(Data records)

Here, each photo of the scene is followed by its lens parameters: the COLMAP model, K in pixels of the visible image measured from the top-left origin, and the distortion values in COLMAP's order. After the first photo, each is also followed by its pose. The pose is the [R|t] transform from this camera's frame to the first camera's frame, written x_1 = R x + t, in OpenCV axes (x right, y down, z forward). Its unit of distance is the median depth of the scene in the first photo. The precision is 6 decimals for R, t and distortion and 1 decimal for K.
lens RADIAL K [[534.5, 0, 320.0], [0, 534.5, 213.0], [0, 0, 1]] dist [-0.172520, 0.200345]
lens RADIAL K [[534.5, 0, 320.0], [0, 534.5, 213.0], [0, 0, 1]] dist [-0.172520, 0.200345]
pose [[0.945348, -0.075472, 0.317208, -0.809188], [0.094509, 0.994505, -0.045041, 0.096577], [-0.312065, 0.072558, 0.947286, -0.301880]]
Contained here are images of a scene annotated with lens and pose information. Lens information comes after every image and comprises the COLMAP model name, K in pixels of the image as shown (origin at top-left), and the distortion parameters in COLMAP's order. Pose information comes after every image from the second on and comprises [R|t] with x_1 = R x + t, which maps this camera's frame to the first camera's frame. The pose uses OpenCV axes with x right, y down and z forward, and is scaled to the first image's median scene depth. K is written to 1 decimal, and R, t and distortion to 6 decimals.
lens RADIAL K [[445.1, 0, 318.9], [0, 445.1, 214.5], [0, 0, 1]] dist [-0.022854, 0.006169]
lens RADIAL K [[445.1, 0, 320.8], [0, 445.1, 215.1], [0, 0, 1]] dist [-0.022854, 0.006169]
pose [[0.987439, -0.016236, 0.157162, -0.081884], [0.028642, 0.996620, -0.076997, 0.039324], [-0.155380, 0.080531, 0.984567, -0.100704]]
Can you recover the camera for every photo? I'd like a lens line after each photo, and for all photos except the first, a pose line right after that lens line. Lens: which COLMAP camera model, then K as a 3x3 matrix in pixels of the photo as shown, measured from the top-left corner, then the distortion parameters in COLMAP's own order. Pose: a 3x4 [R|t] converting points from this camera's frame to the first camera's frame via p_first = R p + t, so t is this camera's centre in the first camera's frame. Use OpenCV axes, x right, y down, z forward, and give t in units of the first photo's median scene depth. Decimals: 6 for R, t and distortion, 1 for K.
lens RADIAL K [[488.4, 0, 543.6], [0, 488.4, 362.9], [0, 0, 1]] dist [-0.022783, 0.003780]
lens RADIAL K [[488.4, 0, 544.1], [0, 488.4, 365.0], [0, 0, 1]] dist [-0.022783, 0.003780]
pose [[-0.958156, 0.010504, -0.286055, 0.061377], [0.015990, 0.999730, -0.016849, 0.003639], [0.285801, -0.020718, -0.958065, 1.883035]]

Exercise details:
Rewrite everything from the start of the records down to and including the line containing "0.072558, 0.947286, -0.301880]]", swapping "top-left origin" for "upper-left origin" and leaving all else unchanged. Return only those lines.

Expected answer:
Here, each photo of the scene is followed by its lens parameters: the COLMAP model, K in pixels of the visible image measured from the upper-left origin, and the distortion values in COLMAP's order. After the first photo, each is also followed by its pose. The pose is the [R|t] transform from this camera's frame to the first camera's frame, written x_1 = R x + t, in OpenCV axes (x right, y down, z forward). Its unit of distance is the median depth of the scene in the first photo. The precision is 6 decimals for R, t and distortion and 1 decimal for K.
lens RADIAL K [[534.5, 0, 320.0], [0, 534.5, 213.0], [0, 0, 1]] dist [-0.172520, 0.200345]
lens RADIAL K [[534.5, 0, 320.0], [0, 534.5, 213.0], [0, 0, 1]] dist [-0.172520, 0.200345]
pose [[0.945348, -0.075472, 0.317208, -0.809188], [0.094509, 0.994505, -0.045041, 0.096577], [-0.312065, 0.072558, 0.947286, -0.301880]]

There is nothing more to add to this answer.